Print the passage of the Anoop Parik interview below that lies between "Meet Anoop Parik" and "I’d even considered.", inclusive, reproducing it word for word.

_Passage provided:_
· · · ·
The Teach For India alumni diaries - Anoop Parik's story
I love my kids – just like a parent or an elder brother does and I desert them now. My destiny brought me here; and I decided to see them through the board exams, this is why I stayed.
Meet Anoop Parik – an alumnus of Teach For India who stayed back after completing his Fellowship in 2010, and currently works as a full-time teacher at Geeta Vikas, a low-income school in the slums of Govandi, Mumbai.
SS: How did you get to associate with TFI?
AP: It was while I was working as an academic counsellor at the College of Wooster, Ohio when friends in Teach For America and Teach For India inspired me to join the TFI Fellowship. India was a default option – there’s a lot of work to do here and it’s where I was born and brought up. Teaching elsewhere wasn’t something I’d even considered.
SS: You must have had a picture in your head about how teaching at TFI was going to be. How different was the reality when you actually got to it?
· · · ·
_Record extracts:_
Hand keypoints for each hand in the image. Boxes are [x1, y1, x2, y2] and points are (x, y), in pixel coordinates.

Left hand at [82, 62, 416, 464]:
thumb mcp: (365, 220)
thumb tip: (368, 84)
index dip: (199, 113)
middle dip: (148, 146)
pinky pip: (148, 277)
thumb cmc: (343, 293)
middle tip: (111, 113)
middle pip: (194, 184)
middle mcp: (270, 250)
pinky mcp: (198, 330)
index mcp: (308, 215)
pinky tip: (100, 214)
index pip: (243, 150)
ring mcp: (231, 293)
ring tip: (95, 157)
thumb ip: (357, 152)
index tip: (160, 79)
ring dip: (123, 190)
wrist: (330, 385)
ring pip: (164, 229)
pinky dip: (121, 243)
· · · ·
_Exercise response:_
Meet Anoop Parik – an alumnus of Teach For India who stayed back after completing his Fellowship in 2010, and currently works as a full-time teacher at Geeta Vikas, a low-income school in the slums of Govandi, Mumbai.
SS: How did you get to associate with TFI?
AP: It was while I was working as an academic counsellor at the College of Wooster, Ohio when friends in Teach For America and Teach For India inspired me to join the TFI Fellowship. India was a default option – there’s a lot of work to do here and it’s where I was born and brought up. Teaching elsewhere wasn’t something I’d even considered.